> Brief
Copy the data that follows exactly. Include no pictures.

(Supplied material)

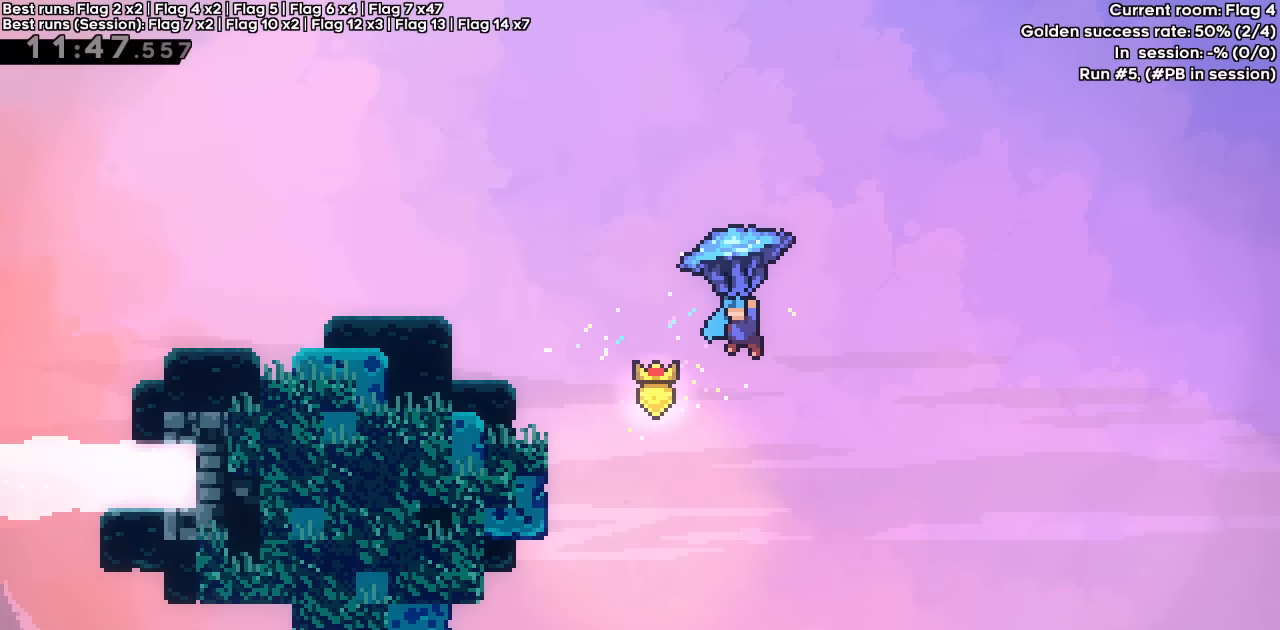
{"keys": ["dash", "grab", "jump", "left", "up"], "events": []}
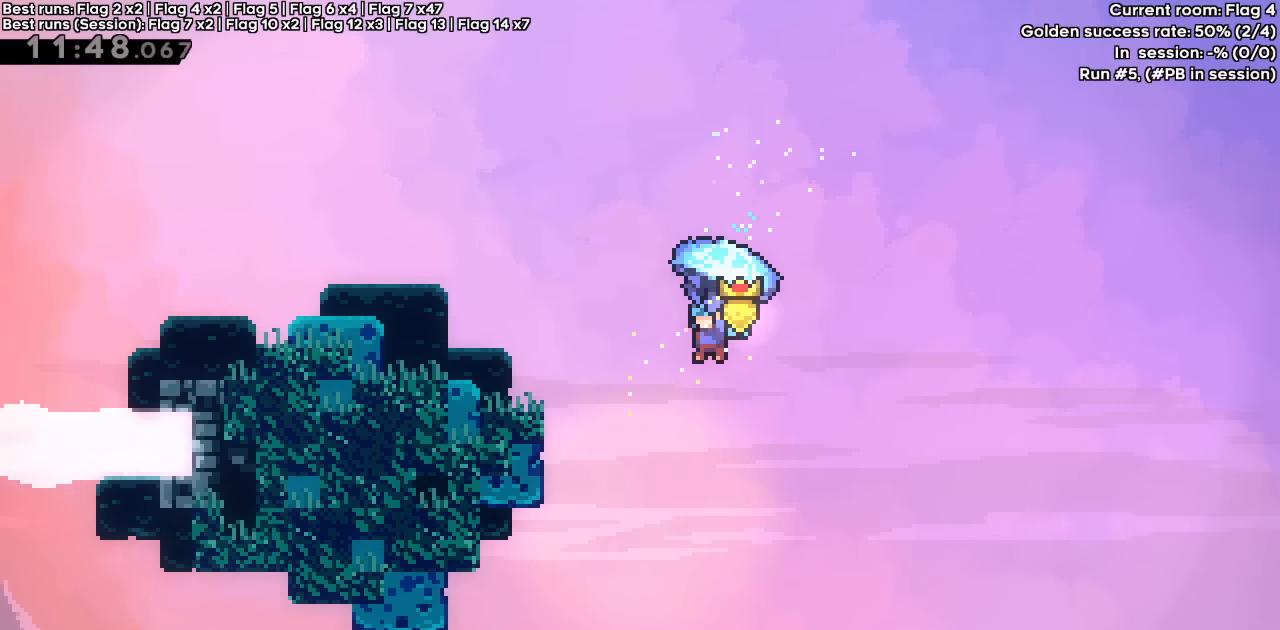
{"keys": ["grab", "left", "up"], "events": [[484, "dash", "up"], [484, "jump", "up"]]}
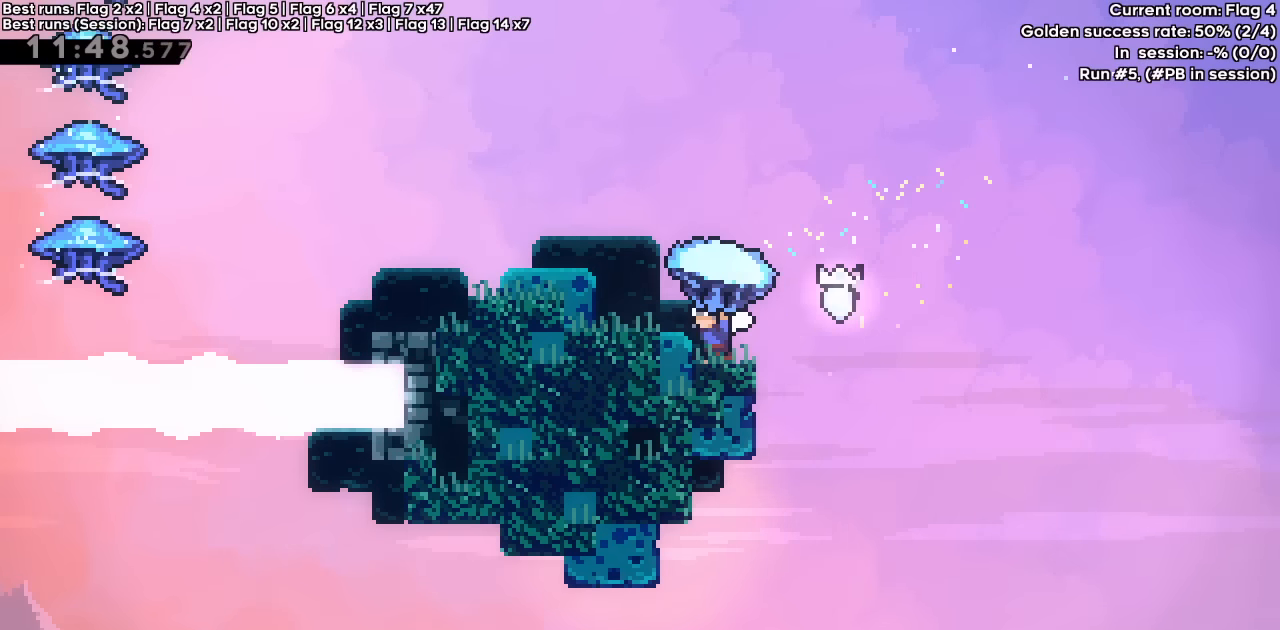
{"keys": ["grab", "jump", "left"], "events": [[67, "jump", "down"], [67, "up", "up"], [167, "left", "up"], [217, "left", "down"]]}
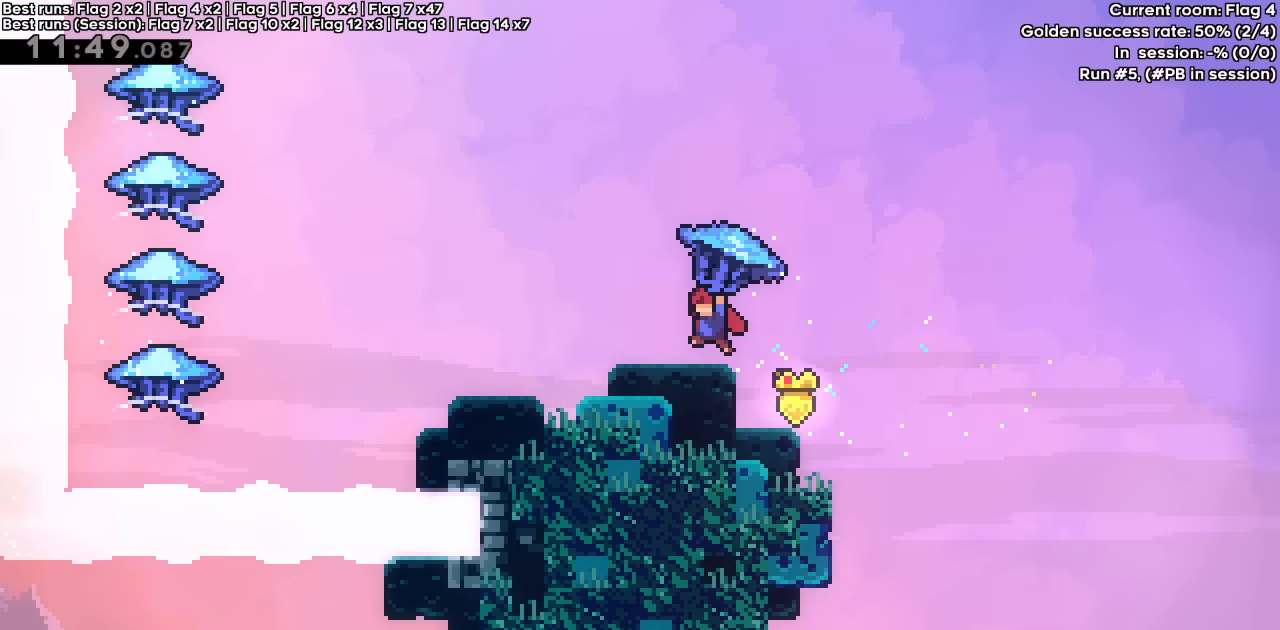
{"keys": ["down", "grab"], "events": [[184, "jump", "up"], [184, "left", "up"], [384, "down", "down"]]}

(End Supplied material)

> Task output
{"keys": ["dash", "grab", "jump", "left", "up"], "events": []}
{"keys": ["grab", "left", "up"], "events": [[484, "dash", "up"], [484, "jump", "up"]]}
{"keys": ["grab", "jump", "left"], "events": [[67, "jump", "down"], [67, "up", "up"], [167, "left", "up"], [217, "left", "down"]]}
{"keys": ["down", "grab"], "events": [[184, "jump", "up"], [184, "left", "up"], [384, "down", "down"]]}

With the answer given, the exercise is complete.